NBierma.com File

Wednesday, April 16, 2003


"Wrigley Rapture"
By Steve Rushin
Sports Illustrated, May 28, 2001

The elevated train clatters toward Wrigley Field and a female conductor drones "Addison is next" and "Stand clear of the opening doors" and "Parents, hold the hands of your children as you leave the train." Then--from her sealed box, through crackling speakers--she sighs, "It's a beautiful day for a ball game."

Exit the station, blinking against the sunlight. A panhandler says, "Help the beerless?" Chicago cops in checkerboard hatbands tell him to beat it. The sign outside Hi-Tops bar says WELCOME BACK CUB FANS.

An old man in a John Deere feed cap poses, at Sheffield and Addison, before a statue of Harry Caray. His wife tries to take his picture, but she can't find the shutter button. So the old man stands there, stiller than the statue, while his petrified grin becomes a grimace.

It's the last thing you see before you're swept through a turnstile on a tide of humanity and into the Friendly Confines. The stadium smells like concrete and Lysol. An eight-year-old boy in the concourse beneath the grandstand has the blue lips of a choking victim. Then you see, in his right hand, a bale of Smurf-blue cotton candy. He smiles, and his teeth are the color of babershop-comb disinfectant. And you think, Where on earth would I rather be?

Follow a shaft of sunlight up a tunnel to your seat. The thwock-thwock-thwock of batting practice echoes off the bricks. The field is awesome, a brushed baize poker table. Atop the scoreboard a riot of flags flutters in the breeze, like the handlebar tassels on a girl's bike. The beer man arrives unbidden and says, "What'll it be, guys?"

For a couple of brews our change from a 10-dollar bill is one single, soaked in Bud Light. A tractor drags the infield in circles, which looks right because the ballpark organ sounds like the calliope on a merry-go-round. We are drinking beer at noon on Thursday and feeling fully alive, like fugitives from justice, while the rest of the world is at work in a cubicle.

The Cubs were co-owners of baseball's worst record last year and have lost six straight games. Still, 36,014 fans are inside the stadium, and there are filled rooftops beyond the bleachers and, on Waveland Avenue, invisible figures with baseball gloves and radios. So when Houston Astros outfielder Richard Hidalgo hits a home run over the bleachers, the ball is regurgitated onto the leftfield lawn before he can cross home plate, and a cheer goes up for the Unknown Fan responsible.

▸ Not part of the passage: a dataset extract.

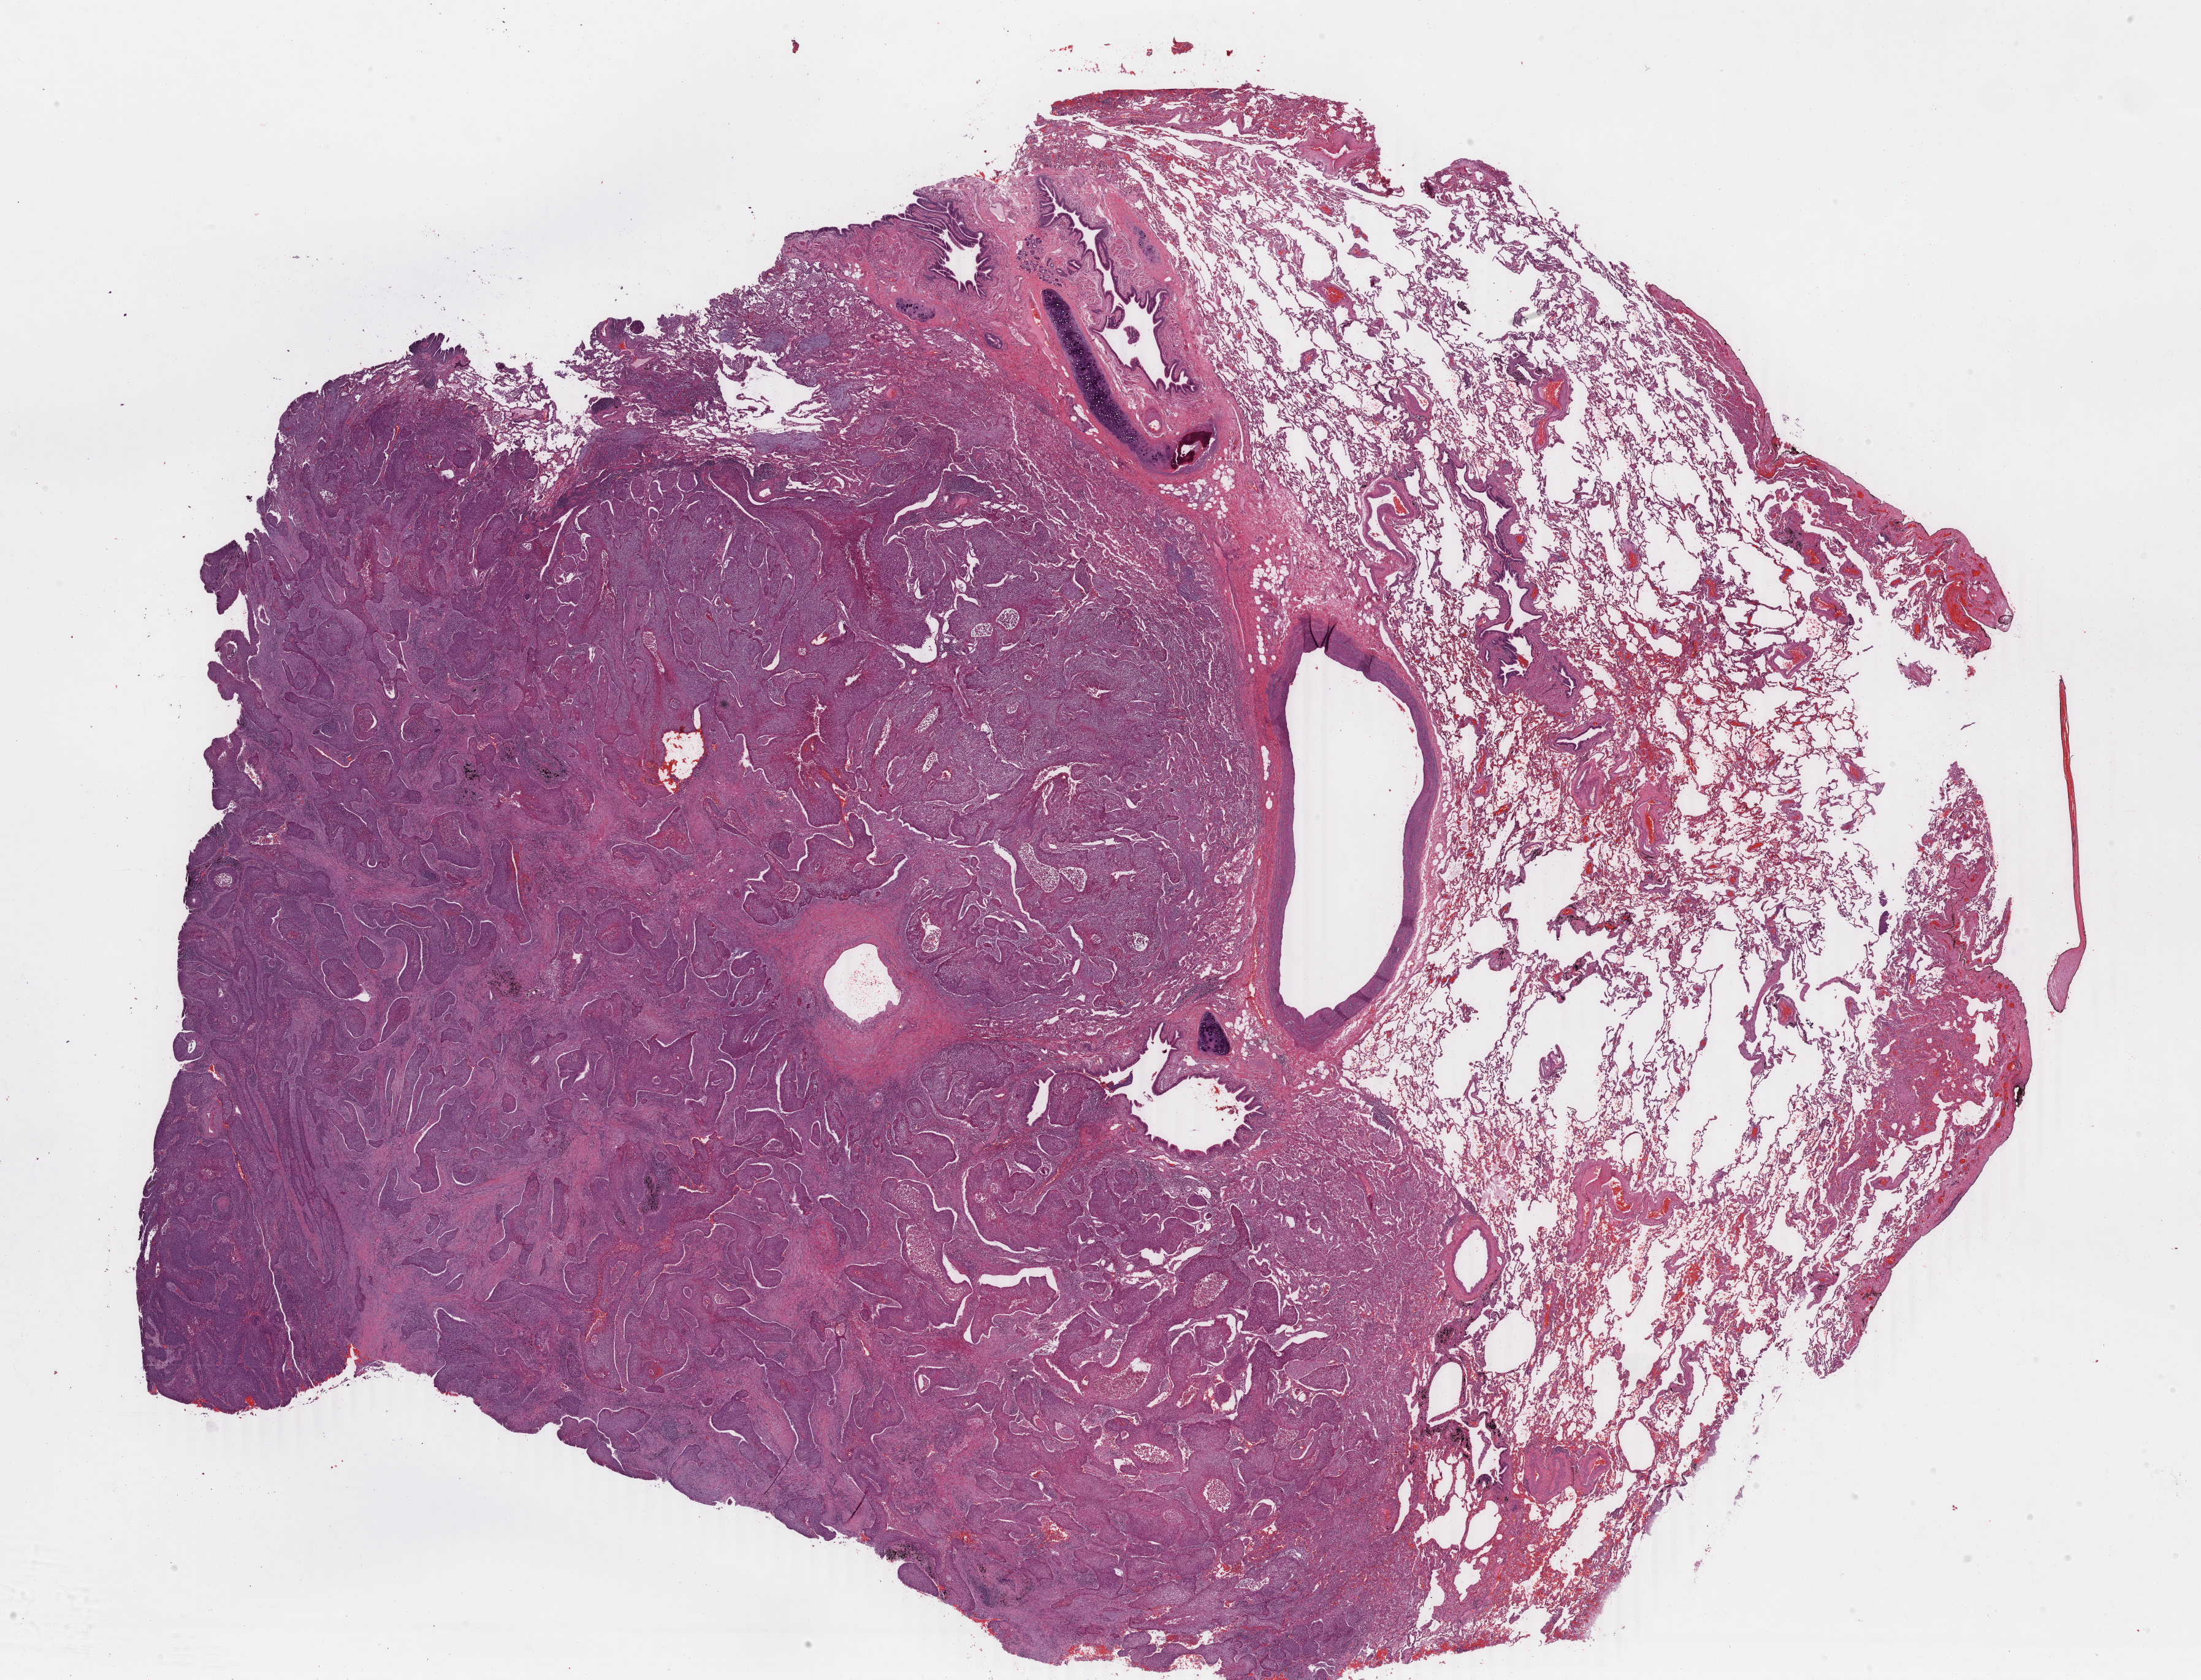
Hematoxylin and eosin (H&E) stained whole-slide image, low-resolution overview of the scanned area, about 28.6 x 21.8 mm; formalin-fixed paraffin-embedded (FFPE) diagnostic section; primary tumour sample from the lung. Patient: male, age at initial diagnosis 83 years.
Diagnosis: Squamous cell carcinoma, NOS (lower lobe, lung).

A cell phone bleats behind first base, and the shirtless man who answers it says, "What? I can't hear you. No, I'm at Wrigley, watching these &@#%! losers lose." But the complaint sounds insincere, halfhearted. So, too, do those in the men's room: Strangers stand at stainless-steel, trough-style urinals, each man staring a hole in the wall in front of him, while voicing his shock and disappointment in this year's lineup--even though the Cubs, as every one of them knows, haven't won a pennant since 1945.

Shadows travel east across the diamond, from the third base line toward the pitcher's mound, but here, along the rightfield line, the seats are forever in sunshine. Four hours into the afternoon, every hatless head in our section is turning red and painful-looking, like a thousand thumbs struck with hammers. Nobody cares.

Because Sammy Sosa is rabbit-eared and responds in rightfield--with a head nod or a flick of the glove--to each lone voice that hollers his name. "Sammy!" (Nod.) "Sam-may!" (Flick.) This happens every time without fail, regardless of what's going on in the game, and children sneak down to the front-row railing to yell "Sam-may!" and have a superstar athlete acknowledge their existence.

At the seventh-inning stretch, Chip Caray leans out of the broadcast booth and sings, like his grandfather before him, Take Me Out to the Ball Game. We sing along: "Well, we'll root root root for the Cuhhh-bees, if they don't win it's a shame " They don't win. It's a shame. A glum face stares from a square in the out-of-town scoreboard, on which appear eight letters, stair-stepped down from left to right, across four empty line scores: They spell NITE GAME. (Nite is misspelled, like Sox or sno-cone, in the venerable baseball tradition.)

Just before we exit the ballpark and repair to Murphy's Bleachers bar for "one more," we cast an eye at all those poor be-nited cities on the scoreboard: at New York and Los Angeles, Atlanta and Oakland. And we wonder why, in a free society, everyone doesn't live here.